Expone sin artificios la vulnerabilidad que lo acompaña desde el día que le dijeron “tu madre tiene cáncer”. El periodista y escritor Máximo Huerta (Utiel, Valencia, 1971) se dio a conocer para el gran público en Informativos Telecinco, fue ministro fugaz de Cultura y Deporte, se desenamoró de la televisión, regresó a su pueblo y abrió una librería.

El día que entrevisto a Máximo (por favor, olvídense ya de Màxim, más adelante les explica él mismo por qué) anda liado terminando su última novela, preparando las vacaciones de su equipo en La librería de Doña Leo de Buñol (Valencia), ordenando pedidos, estudiando novedades y descartando aquello que no ha gustado a sus clientes. Todo ello con un ojo siempre pendiente de su madre.

Reconoce el daño que le causó el “ninguneo” del Gobierno de Pedro Sánchez tras su dimisión (a los siete días de su nombramiento dejó la cartera debido a una práctica fiscal legal que Hacienda reinterpretó después como infracción) y ahora ve desde la distancia cómo sus excompañeros de gabinete se agarran a la tabla de un barco que se hunde cual supervivientes, ilustra, mientras la orquesta sigue tocando.

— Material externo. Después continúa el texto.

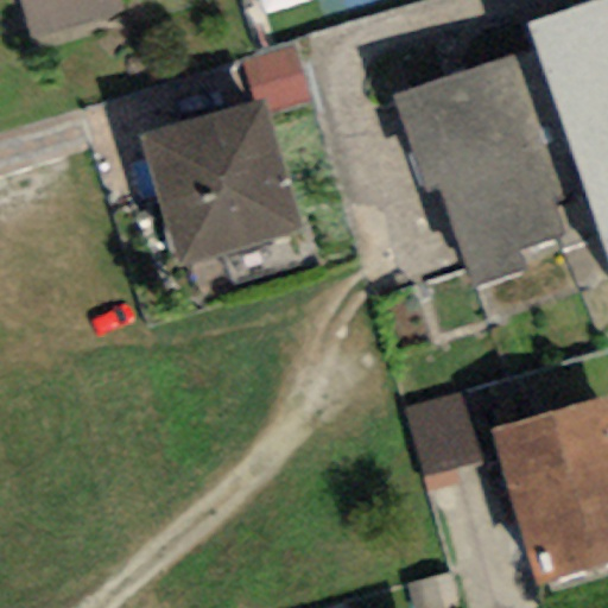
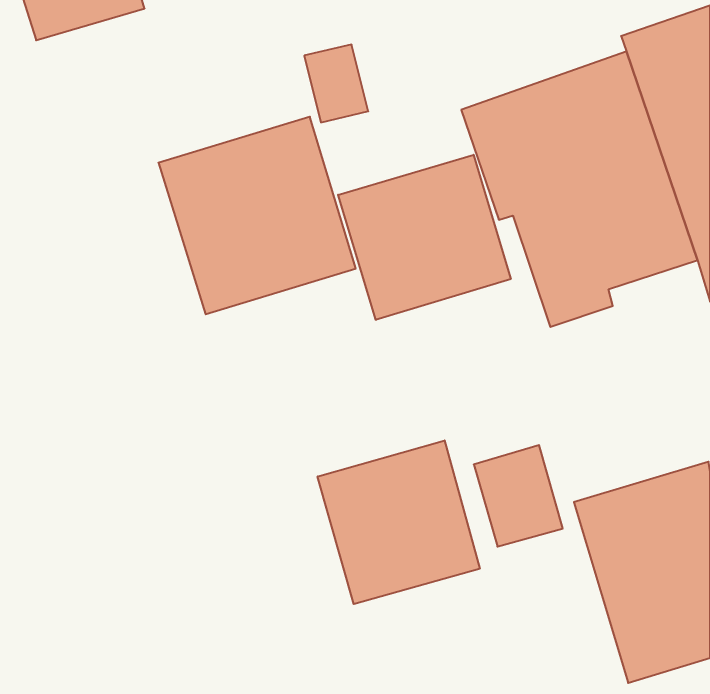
building: none -> [338,155,511,320]
building: none -> [318,440,480,604]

Alejado ya de todo aquello, aunque sin haber podido olvidar la “humillación” que sintió, me habla de su primer amor, de la incomprensión en su infancia y de por qué en su feed de Instagram abundan casas parisinas. Y explica también por qué no quiere que la gente siga llamándole Màxim cuando su nombre es, simplemente, Máximo.

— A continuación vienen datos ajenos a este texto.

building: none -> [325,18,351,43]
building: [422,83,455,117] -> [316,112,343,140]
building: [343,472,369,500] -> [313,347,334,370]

¿Cuándo fue la primera vez que se sintió comprendido?

Mi primer amor fue Madrid. Como nadie es de allí parece una fiesta de cumpleaños en la que todo el mundo está invitado, como en El Gran Gatsby. Me enamoré de la ciudad, de la noche, de cierta libertad, de salir, de agotarme. No sé cómo tenía tanta energía.

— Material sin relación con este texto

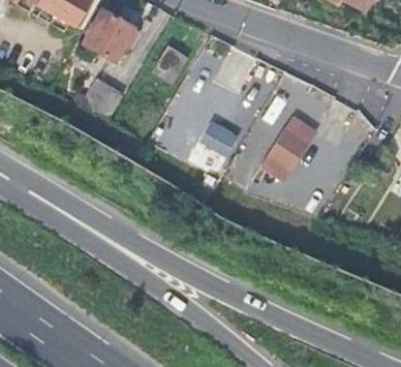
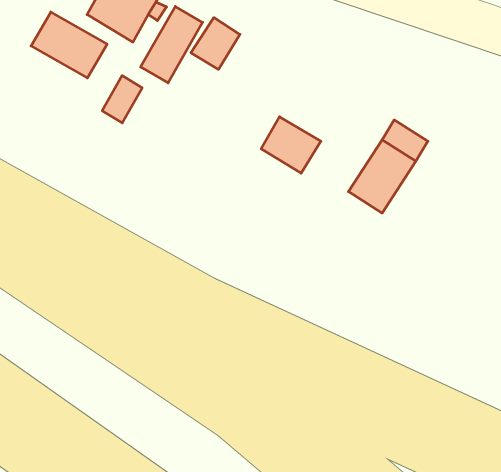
building: none -> [141,6,203,83]
building: none -> [31,12,107,78]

¿En familia ha sentido alguna vez esa comprensión?

En familia nunca. Cuando mi padre estaba muy enfermo y yo le cuidaba nos llevábamos muy bien, pero le quedaban tres años de vida. A lo mejor tampoco él fue un hombre comprendido.

Da la impresión de ser una persona cuidadora de su entorno.

Mucho. Desde niño. He sido alguien muy pendiente de los demás.

¿Le ha lastrado volver al pueblo a cuidar a su madre y dejar atrás Madrid?

Claro, yo estaba muy bien y de pronto alguien encendió las luces y dijo «tu madre tiene un cáncer». Y la fiesta se acabó y nunca volverá, es imposible. Romantizar los cuidados y la vejez es terrorífico. Me sé todas las enfermedades: Alzheimer, demencia, artritis… mi madre tampoco ve apenas y tiene dificultades de movilidad, son mil cosas. Vivo en una alerta constante hasta para estar este rato aquí contigo. Vivo con una alarma de Chernobyl permanente, pero sé que cuando no esté esa alarma… lo otro es inamovible. Entonces te debates entre algo doloroso y algo terrible. Yo me he aclimatado al pueblo, estoy genial con mis amigos, pero cuidar es agotador.

¿Qué nota que le aporta a ella su presencia?

A ella le relaja que yo esté. Pero yo también tengo que irme. De hecho, ahora tengo una colaboración en Madrid que escogí para tener un día y medio de oxígeno. Porque mi madre me necesita y yo tengo que volver cargado. Soy su ancla, aunque no me reconozca todo el rato, aunque me hable como yo si fuera su hermano o me pregunte por mí, que es muy duro.

¿Se ves en Buñol como destino final o se replantea volver a París o a Madrid?

A veces sueño para escapar. El eje no será Madrid, sino París y Buñol como lugar de arraigo. En París estoy buscando otra vez alquiler. De hecho, en el feed de Instagram solo aparecen casas.

¿La felicidad se parece a una certeza tranquila o a un gran momento de la vida?

La felicidad es la tranquilidad, la ausencia de problemas. Me dirás: ahora, ¿estás feliz? No, porque estoy en alerta constante: cuidar es agotador. Pero los momentos de tranquilidad se me olvida y se parecen a la felicidad.